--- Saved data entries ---
□ □ □ □ □ □ □
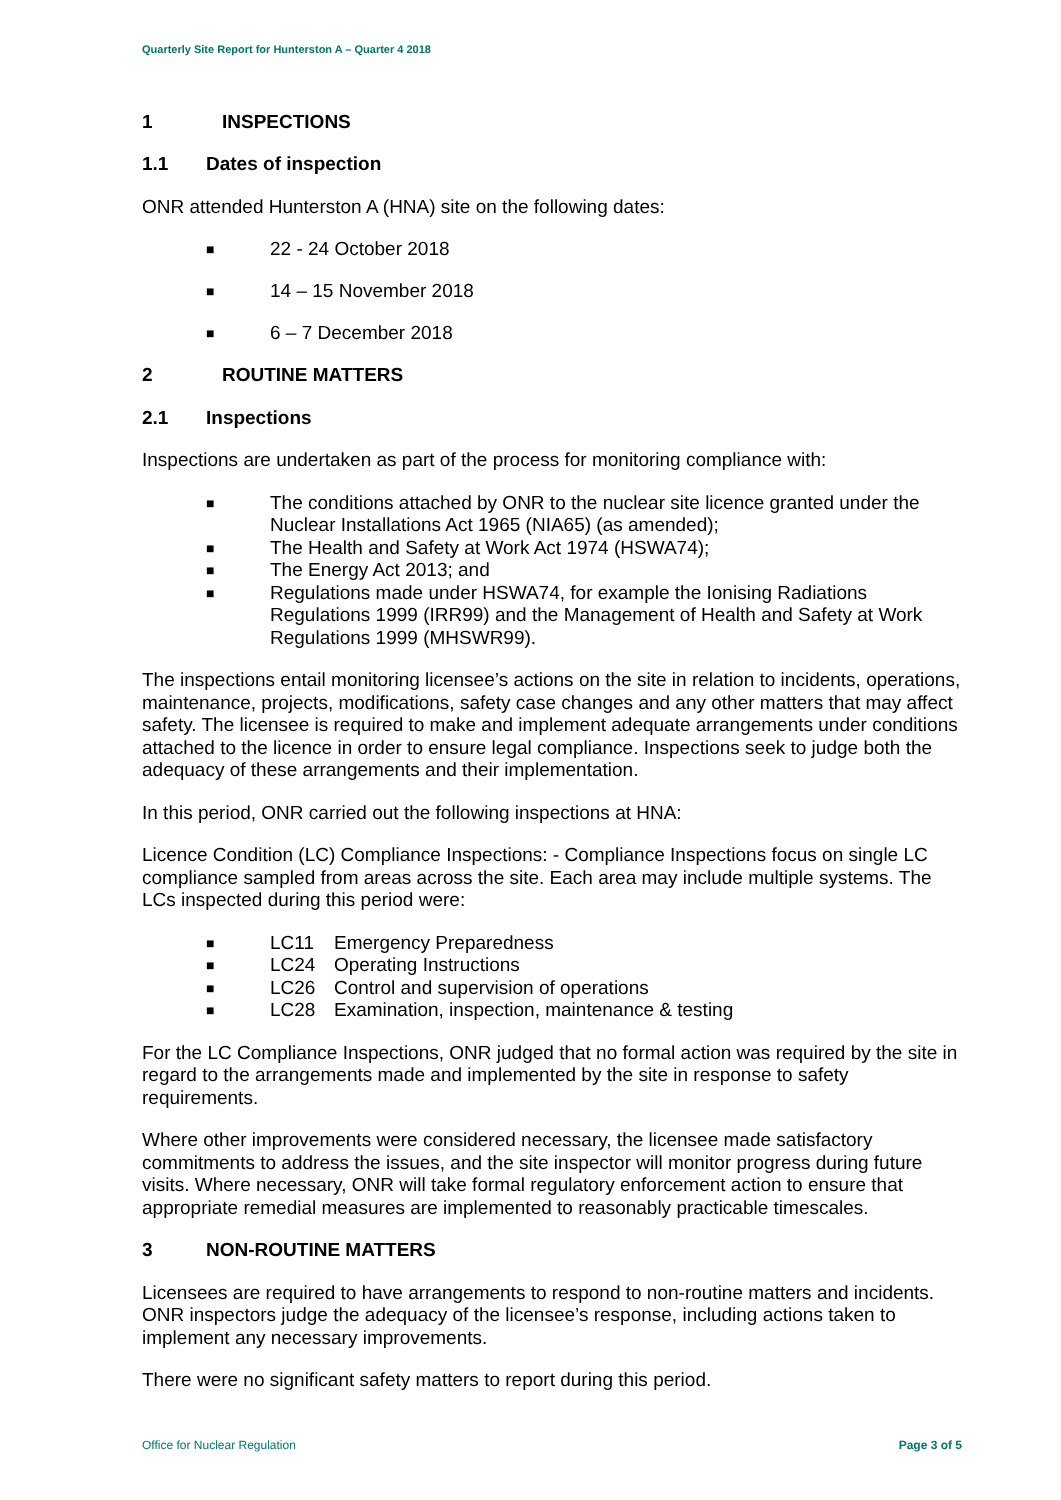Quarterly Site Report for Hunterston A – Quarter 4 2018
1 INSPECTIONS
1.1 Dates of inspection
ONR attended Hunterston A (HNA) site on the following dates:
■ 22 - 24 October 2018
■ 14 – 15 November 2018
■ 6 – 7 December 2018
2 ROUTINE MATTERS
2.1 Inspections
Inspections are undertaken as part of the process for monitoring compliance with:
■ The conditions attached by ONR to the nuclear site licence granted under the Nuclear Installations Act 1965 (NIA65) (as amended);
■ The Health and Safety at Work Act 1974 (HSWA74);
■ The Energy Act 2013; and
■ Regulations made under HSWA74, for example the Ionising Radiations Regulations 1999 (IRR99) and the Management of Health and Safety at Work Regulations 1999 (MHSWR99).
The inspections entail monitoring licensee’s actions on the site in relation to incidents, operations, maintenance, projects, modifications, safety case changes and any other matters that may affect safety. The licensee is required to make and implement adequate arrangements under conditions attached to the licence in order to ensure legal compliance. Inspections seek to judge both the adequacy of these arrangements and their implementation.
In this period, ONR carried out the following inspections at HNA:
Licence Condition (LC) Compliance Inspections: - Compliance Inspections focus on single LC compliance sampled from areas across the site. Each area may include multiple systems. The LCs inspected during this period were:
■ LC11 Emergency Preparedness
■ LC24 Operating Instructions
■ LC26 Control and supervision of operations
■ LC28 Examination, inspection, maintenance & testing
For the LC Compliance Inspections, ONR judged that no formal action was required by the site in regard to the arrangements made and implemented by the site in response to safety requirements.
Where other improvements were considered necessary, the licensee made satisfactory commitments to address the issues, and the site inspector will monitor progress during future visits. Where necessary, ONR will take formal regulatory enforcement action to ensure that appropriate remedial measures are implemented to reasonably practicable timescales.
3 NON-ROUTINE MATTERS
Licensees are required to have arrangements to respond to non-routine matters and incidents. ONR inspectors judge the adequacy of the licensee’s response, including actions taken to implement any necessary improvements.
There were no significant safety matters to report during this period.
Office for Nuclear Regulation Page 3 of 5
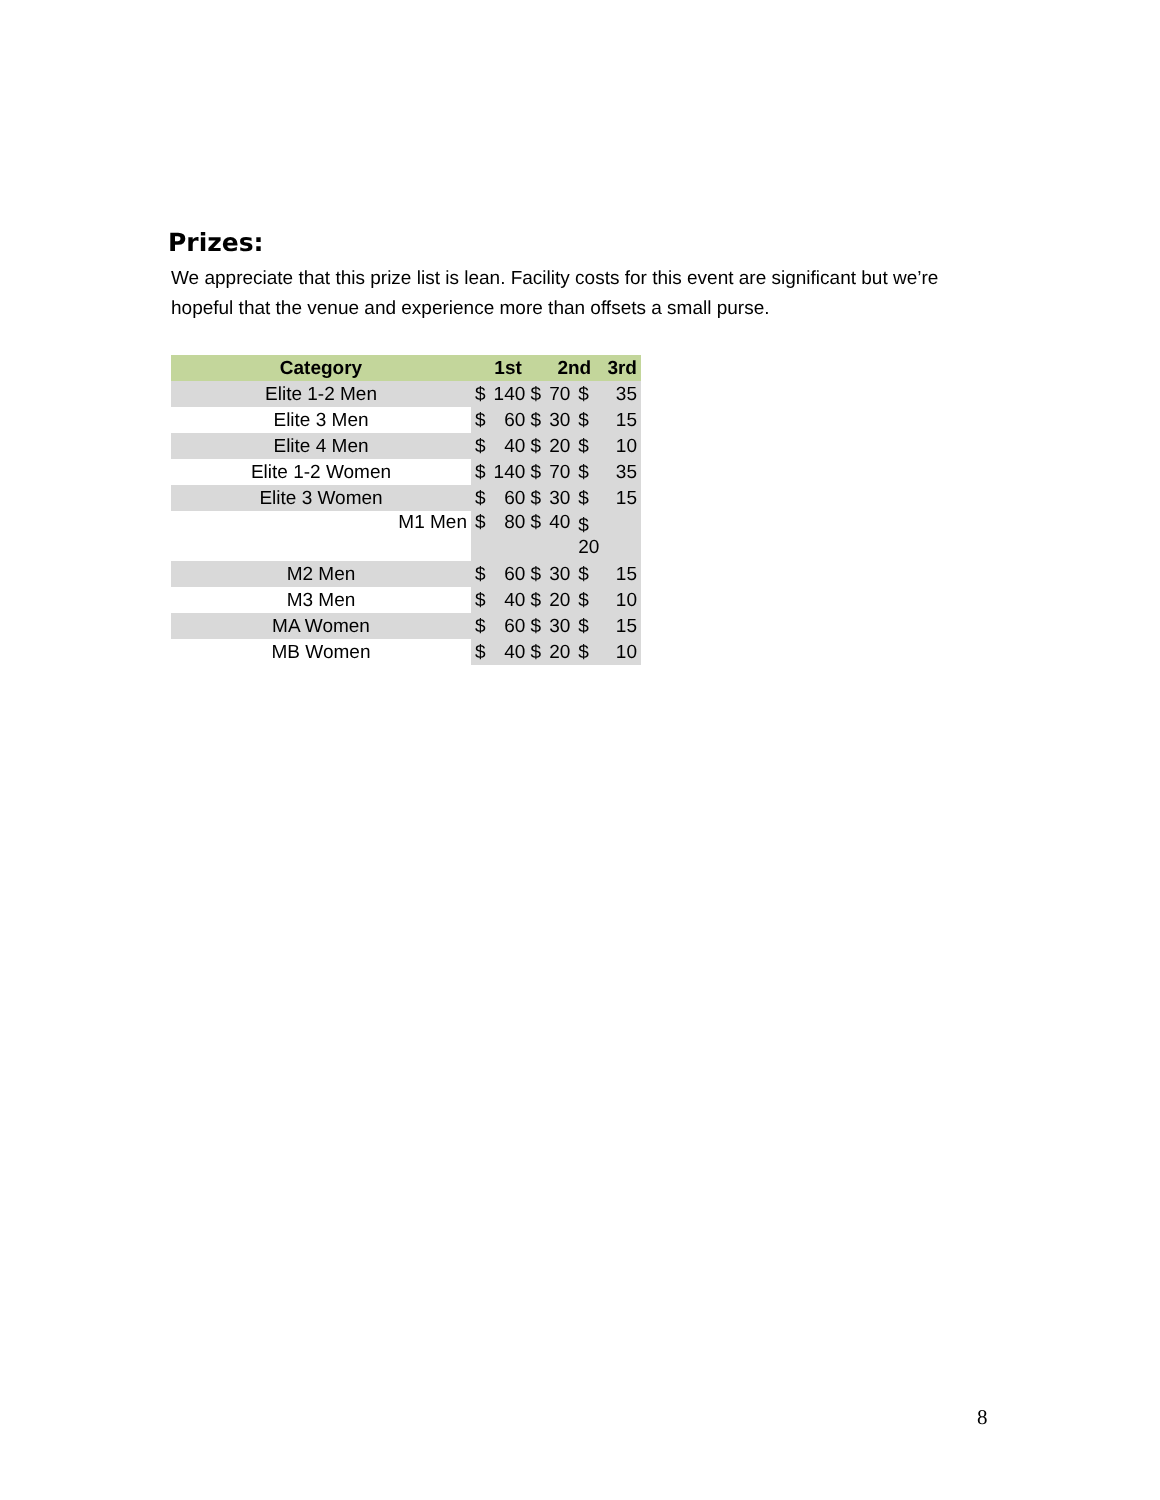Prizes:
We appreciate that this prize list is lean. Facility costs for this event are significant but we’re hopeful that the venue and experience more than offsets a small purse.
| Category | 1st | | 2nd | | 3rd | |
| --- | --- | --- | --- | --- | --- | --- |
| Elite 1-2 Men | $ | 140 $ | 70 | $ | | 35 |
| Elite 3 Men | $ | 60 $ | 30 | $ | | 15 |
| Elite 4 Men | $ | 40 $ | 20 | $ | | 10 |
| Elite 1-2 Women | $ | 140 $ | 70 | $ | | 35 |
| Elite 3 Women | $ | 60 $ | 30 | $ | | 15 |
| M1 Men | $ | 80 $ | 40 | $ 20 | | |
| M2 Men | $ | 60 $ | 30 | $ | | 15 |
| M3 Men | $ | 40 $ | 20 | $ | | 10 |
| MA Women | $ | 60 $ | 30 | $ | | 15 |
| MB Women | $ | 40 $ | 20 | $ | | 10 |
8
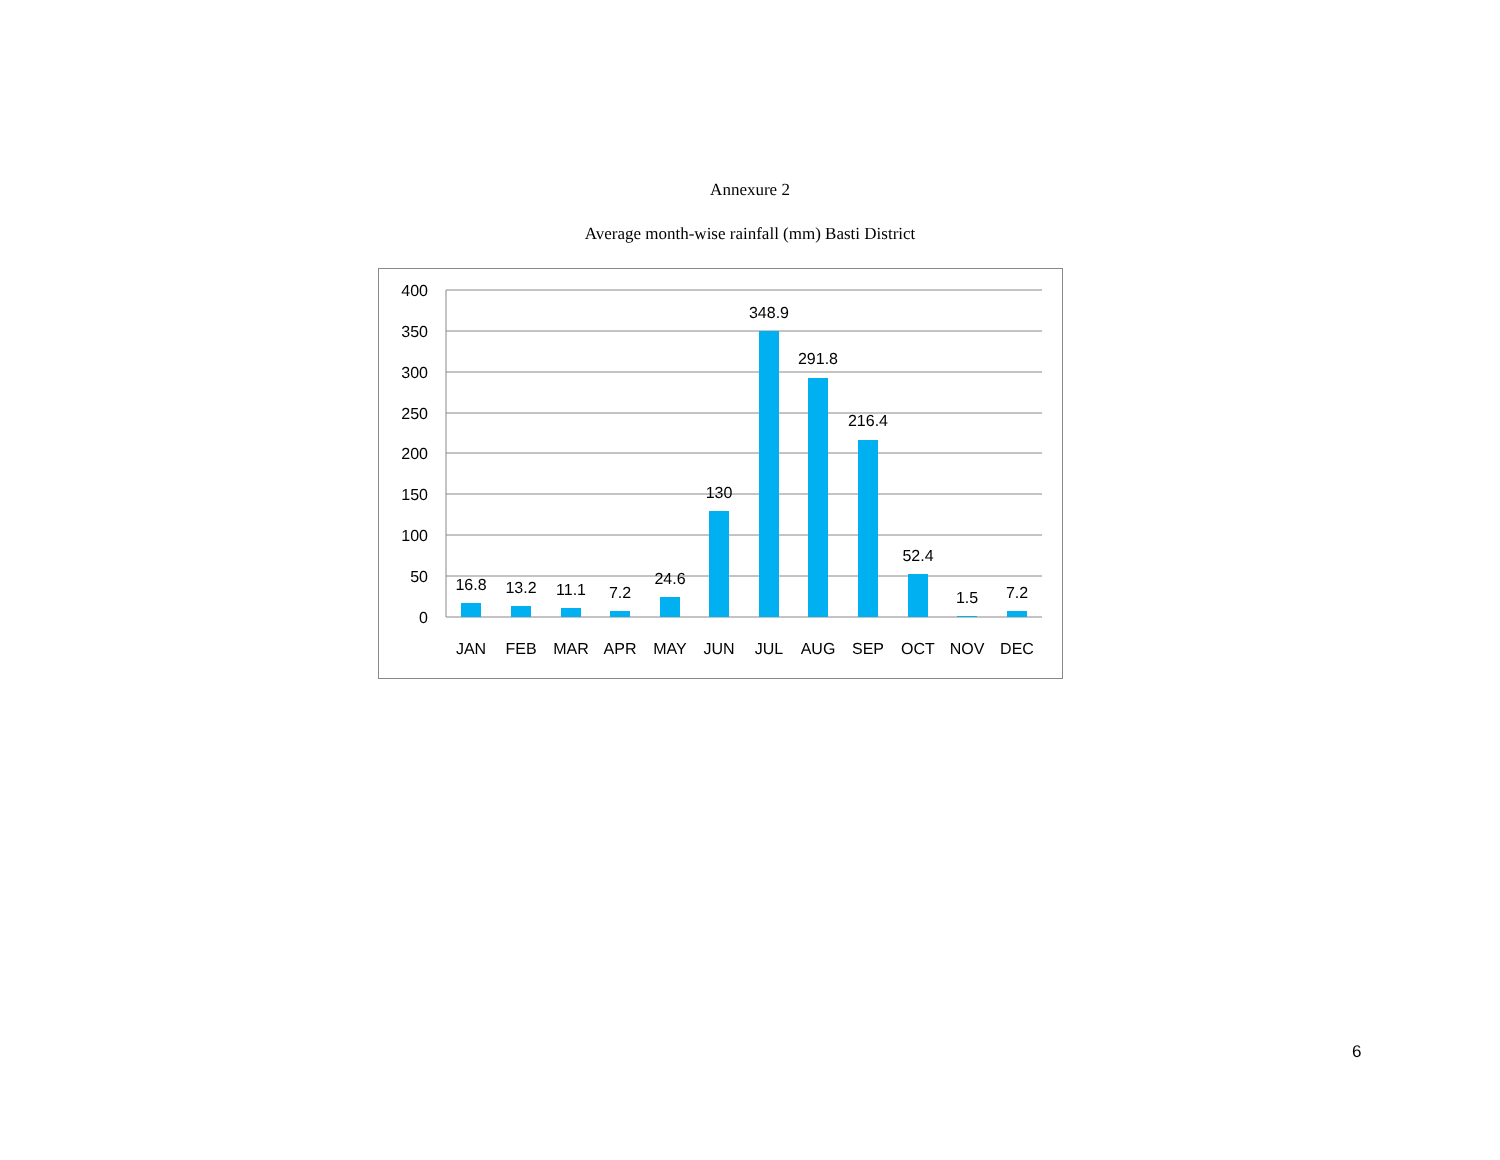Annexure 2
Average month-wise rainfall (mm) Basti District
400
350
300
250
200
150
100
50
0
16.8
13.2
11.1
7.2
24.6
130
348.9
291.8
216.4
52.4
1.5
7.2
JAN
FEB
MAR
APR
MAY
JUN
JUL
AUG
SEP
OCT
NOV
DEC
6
□ □ □ □ □ □ □
--- Aim of the task ---
What do the entries above read from the line containing "maintenance & testing" through the line containing "Elite 1-2 Men"? Output those lines exactly, both ends included, with the pictures left out.

--- Task answer ---
■ LC28 Examination, inspection, maintenance & testing
For the LC Compliance Inspections, ONR judged that no formal action was required by the site in regard to the arrangements made and implemented by the site in response to safety requirements.
Where other improvements were considered necessary, the licensee made satisfactory commitments to address the issues, and the site inspector will monitor progress during future visits. Where necessary, ONR will take formal regulatory enforcement action to ensure that appropriate remedial measures are implemented to reasonably practicable timescales.
3 NON-ROUTINE MATTERS
Licensees are required to have arrangements to respond to non-routine matters and incidents. ONR inspectors judge the adequacy of the licensee’s response, including actions taken to implement any necessary improvements.
There were no significant safety matters to report during this period.
Office for Nuclear Regulation Page 3 of 5
Prizes:
We appreciate that this prize list is lean. Facility costs for this event are significant but we’re hopeful that the venue and experience more than offsets a small purse.
| Category | 1st | | 2nd | | 3rd | |
| --- | --- | --- | --- | --- | --- | --- |
| Elite 1-2 Men | $ | 140 $ | 70 | $ | | 35 |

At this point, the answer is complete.